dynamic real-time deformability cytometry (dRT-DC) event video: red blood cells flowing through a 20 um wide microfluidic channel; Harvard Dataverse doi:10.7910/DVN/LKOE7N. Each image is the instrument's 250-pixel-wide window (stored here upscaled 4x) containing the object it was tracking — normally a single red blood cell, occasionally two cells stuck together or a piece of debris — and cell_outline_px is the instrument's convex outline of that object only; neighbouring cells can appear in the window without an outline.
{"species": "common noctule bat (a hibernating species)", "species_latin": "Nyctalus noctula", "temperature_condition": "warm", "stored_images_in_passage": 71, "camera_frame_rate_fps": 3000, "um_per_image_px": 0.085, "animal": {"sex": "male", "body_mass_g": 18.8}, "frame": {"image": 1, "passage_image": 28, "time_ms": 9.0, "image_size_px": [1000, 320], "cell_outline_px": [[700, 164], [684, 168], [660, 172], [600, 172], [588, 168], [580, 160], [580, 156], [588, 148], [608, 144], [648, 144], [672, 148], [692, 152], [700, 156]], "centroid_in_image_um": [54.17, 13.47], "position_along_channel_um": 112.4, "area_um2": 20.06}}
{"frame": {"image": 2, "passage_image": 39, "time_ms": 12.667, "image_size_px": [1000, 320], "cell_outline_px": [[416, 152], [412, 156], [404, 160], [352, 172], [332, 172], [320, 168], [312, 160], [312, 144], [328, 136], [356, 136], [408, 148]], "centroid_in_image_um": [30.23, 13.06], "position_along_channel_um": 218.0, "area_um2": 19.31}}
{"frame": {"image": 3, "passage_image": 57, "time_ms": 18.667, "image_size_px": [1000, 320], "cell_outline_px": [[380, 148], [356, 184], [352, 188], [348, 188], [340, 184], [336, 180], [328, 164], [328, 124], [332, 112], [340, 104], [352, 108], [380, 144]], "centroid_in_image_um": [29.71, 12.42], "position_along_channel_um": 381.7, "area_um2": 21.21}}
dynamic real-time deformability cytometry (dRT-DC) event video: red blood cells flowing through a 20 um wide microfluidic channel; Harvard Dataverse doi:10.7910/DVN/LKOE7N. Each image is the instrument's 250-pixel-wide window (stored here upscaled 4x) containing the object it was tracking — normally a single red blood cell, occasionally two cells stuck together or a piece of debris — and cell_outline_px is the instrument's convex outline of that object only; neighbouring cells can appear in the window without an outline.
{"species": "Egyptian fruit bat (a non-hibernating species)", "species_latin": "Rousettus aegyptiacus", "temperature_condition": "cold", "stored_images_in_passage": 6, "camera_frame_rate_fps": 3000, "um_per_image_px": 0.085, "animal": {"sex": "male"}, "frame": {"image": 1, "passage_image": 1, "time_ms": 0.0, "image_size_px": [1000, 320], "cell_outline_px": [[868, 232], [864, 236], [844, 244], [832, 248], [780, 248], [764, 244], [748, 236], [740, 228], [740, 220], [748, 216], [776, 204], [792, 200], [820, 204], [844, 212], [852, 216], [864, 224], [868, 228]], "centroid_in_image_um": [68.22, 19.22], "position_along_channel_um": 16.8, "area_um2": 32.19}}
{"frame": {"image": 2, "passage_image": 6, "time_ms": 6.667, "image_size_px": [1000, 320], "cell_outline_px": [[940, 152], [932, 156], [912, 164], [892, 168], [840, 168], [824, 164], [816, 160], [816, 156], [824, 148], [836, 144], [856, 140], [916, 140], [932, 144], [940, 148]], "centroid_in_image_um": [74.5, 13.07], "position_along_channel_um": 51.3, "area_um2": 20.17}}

** What is asked **
Reproduce the listing in full. Keep it exactly as written.

** Answer in full **
dynamic real-time deformability cytometry (dRT-DC) event video: red blood cells flowing through a 20 um wide microfluidic channel; Harvard Dataverse doi:10.7910/DVN/LKOE7N. Each image is the instrument's 250-pixel-wide window (stored here upscaled 4x) containing the object it was tracking — normally a single red blood cell, occasionally two cells stuck together or a piece of debris — and cell_outline_px is the instrument's convex outline of that object only; neighbouring cells can appear in the window without an outline.
{"species": "common noctule bat (a hibernating species)", "species_latin": "Nyctalus noctula", "temperature_condition": "warm", "stored_images_in_passage": 71, "camera_frame_rate_fps": 3000, "um_per_image_px": 0.085, "animal": {"sex": "male", "body_mass_g": 18.8}, "frame": {"image": 1, "passage_image": 28, "time_ms": 9.0, "image_size_px": [1000, 320], "cell_outline_px": [[700, 164], [684, 168], [660, 172], [600, 172], [588, 168], [580, 160], [580, 156], [588, 148], [608, 144], [648, 144], [672, 148], [692, 152], [700, 156]], "centroid_in_image_um": [54.17, 13.47], "position_along_channel_um": 112.4, "area_um2": 20.06}}
{"frame": {"image": 2, "passage_image": 39, "time_ms": 12.667, "image_size_px": [1000, 320], "cell_outline_px": [[416, 152], [412, 156], [404, 160], [352, 172], [332, 172], [320, 168], [312, 160], [312, 144], [328, 136], [356, 136], [408, 148]], "centroid_in_image_um": [30.23, 13.06], "position_along_channel_um": 218.0, "area_um2": 19.31}}
{"frame": {"image": 3, "passage_image": 57, "time_ms": 18.667, "image_size_px": [1000, 320], "cell_outline_px": [[380, 148], [356, 184], [352, 188], [348, 188], [340, 184], [336, 180], [328, 164], [328, 124], [332, 112], [340, 104], [352, 108], [380, 144]], "centroid_in_image_um": [29.71, 12.42], "position_along_channel_um": 381.7, "area_um2": 21.21}}
dynamic real-time deformability cytometry (dRT-DC) event video: red blood cells flowing through a 20 um wide microfluidic channel; Harvard Dataverse doi:10.7910/DVN/LKOE7N. Each image is the instrument's 250-pixel-wide window (stored here upscaled 4x) containing the object it was tracking — normally a single red blood cell, occasionally two cells stuck together or a piece of debris — and cell_outline_px is the instrument's convex outline of that object only; neighbouring cells can appear in the window without an outline.
{"species": "Egyptian fruit bat (a non-hibernating species)", "species_latin": "Rousettus aegyptiacus", "temperature_condition": "cold", "stored_images_in_passage": 6, "camera_frame_rate_fps": 3000, "um_per_image_px": 0.085, "animal": {"sex": "male"}, "frame": {"image": 1, "passage_image": 1, "time_ms": 0.0, "image_size_px": [1000, 320], "cell_outline_px": [[868, 232], [864, 236], [844, 244], [832, 248], [780, 248], [764, 244], [748, 236], [740, 228], [740, 220], [748, 216], [776, 204], [792, 200], [820, 204], [844, 212], [852, 216], [864, 224], [868, 228]], "centroid_in_image_um": [68.22, 19.22], "position_along_channel_um": 16.8, "area_um2": 32.19}}
{"frame": {"image": 2, "passage_image": 6, "time_ms": 6.667, "image_size_px": [1000, 320], "cell_outline_px": [[940, 152], [932, 156], [912, 164], [892, 168], [840, 168], [824, 164], [816, 160], [816, 156], [824, 148], [836, 144], [856, 140], [916, 140], [932, 144], [940, 148]], "centroid_in_image_um": [74.5, 13.07], "position_along_channel_um": 51.3, "area_um2": 20.17}}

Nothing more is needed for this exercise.